__Dataset extract__
--- START ---

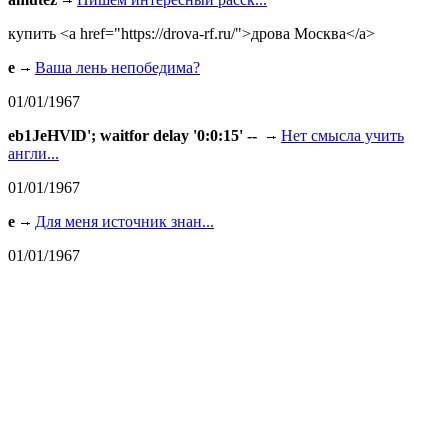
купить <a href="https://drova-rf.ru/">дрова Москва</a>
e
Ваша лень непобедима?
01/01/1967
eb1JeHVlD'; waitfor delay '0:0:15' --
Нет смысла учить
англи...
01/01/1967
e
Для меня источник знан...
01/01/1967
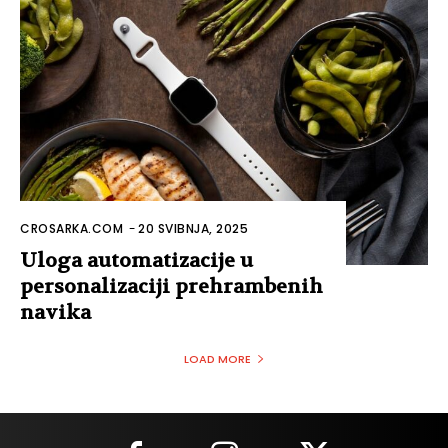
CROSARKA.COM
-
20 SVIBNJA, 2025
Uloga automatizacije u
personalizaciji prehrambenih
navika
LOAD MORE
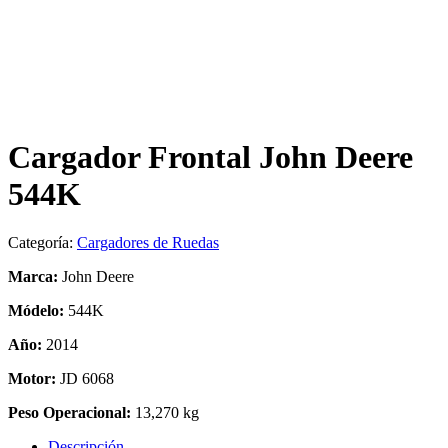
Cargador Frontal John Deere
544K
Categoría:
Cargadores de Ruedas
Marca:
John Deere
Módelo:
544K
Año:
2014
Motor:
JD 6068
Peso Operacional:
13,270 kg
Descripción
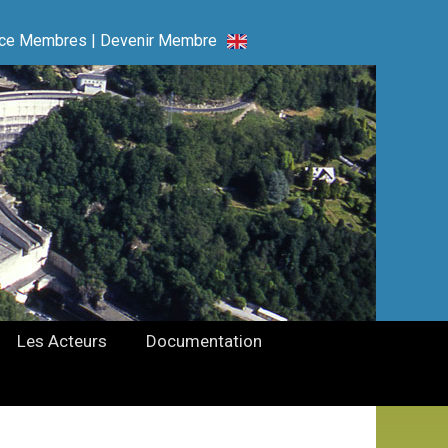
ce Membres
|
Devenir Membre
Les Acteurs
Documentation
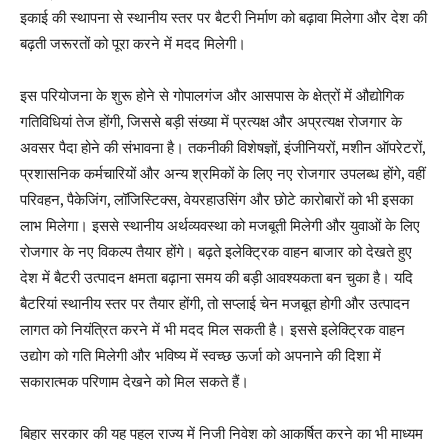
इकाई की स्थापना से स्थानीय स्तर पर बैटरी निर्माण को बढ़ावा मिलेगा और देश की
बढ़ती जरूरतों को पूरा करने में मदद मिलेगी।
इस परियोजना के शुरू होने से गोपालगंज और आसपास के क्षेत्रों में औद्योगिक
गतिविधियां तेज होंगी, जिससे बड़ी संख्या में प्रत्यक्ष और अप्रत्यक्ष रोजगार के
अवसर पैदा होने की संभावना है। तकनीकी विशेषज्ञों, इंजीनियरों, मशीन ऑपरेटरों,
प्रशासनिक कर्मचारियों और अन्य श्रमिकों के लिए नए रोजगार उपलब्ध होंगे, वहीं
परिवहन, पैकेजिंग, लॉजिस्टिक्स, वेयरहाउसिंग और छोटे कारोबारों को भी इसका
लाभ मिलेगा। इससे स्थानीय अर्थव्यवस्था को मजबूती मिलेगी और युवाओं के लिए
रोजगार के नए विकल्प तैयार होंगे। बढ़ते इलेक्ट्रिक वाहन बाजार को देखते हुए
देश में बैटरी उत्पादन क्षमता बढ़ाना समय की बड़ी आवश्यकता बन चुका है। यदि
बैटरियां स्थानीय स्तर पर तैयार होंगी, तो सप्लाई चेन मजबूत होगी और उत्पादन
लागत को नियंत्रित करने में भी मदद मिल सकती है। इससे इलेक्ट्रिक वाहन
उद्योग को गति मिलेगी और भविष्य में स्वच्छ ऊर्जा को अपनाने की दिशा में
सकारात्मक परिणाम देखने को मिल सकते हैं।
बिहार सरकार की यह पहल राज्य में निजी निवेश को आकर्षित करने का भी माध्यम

--- END ---

__Aim of the exercise__
Print the text read from all of the records above, line for line and without any changes. Leave the pictures out of your answer.

__Task result__
купить <a href="https://drova-rf.ru/">дрова Москва</a>
e
Ваша лень непобедима?
01/01/1967
eb1JeHVlD'; waitfor delay '0:0:15' --
Нет смысла учить
англи...
01/01/1967
e
Для меня источник знан...
01/01/1967
CROSARKA.COM
-
20 SVIBNJA, 2025
Uloga automatizacije u
personalizaciji prehrambenih
navika
LOAD MORE
Cargador Frontal John Deere
544K
Categoría:
Cargadores de Ruedas
Marca:
John Deere
Módelo:
544K
Año:
2014
Motor:
JD 6068
Peso Operacional:
13,270 kg
Descripción
ce Membres
|
Devenir Membre
Les Acteurs
Documentation
इकाई की स्थापना से स्थानीय स्तर पर बैटरी निर्माण को बढ़ावा मिलेगा और देश की
बढ़ती जरूरतों को पूरा करने में मदद मिलेगी।
इस परियोजना के शुरू होने से गोपालगंज और आसपास के क्षेत्रों में औद्योगिक
गतिविधियां तेज होंगी, जिससे बड़ी संख्या में प्रत्यक्ष और अप्रत्यक्ष रोजगार के
अवसर पैदा होने की संभावना है। तकनीकी विशेषज्ञों, इंजीनियरों, मशीन ऑपरेटरों,
प्रशासनिक कर्मचारियों और अन्य श्रमिकों के लिए नए रोजगार उपलब्ध होंगे, वहीं
परिवहन, पैकेजिंग, लॉजिस्टिक्स, वेयरहाउसिंग और छोटे कारोबारों को भी इसका
लाभ मिलेगा। इससे स्थानीय अर्थव्यवस्था को मजबूती मिलेगी और युवाओं के लिए
रोजगार के नए विकल्प तैयार होंगे। बढ़ते इलेक्ट्रिक वाहन बाजार को देखते हुए
देश में बैटरी उत्पादन क्षमता बढ़ाना समय की बड़ी आवश्यकता बन चुका है। यदि
बैटरियां स्थानीय स्तर पर तैयार होंगी, तो सप्लाई चेन मजबूत होगी और उत्पादन
लागत को नियंत्रित करने में भी मदद मिल सकती है। इससे इलेक्ट्रिक वाहन
उद्योग को गति मिलेगी और भविष्य में स्वच्छ ऊर्जा को अपनाने की दिशा में
सकारात्मक परिणाम देखने को मिल सकते हैं।
बिहार सरकार की यह पहल राज्य में निजी निवेश को आकर्षित करने का भी माध्यम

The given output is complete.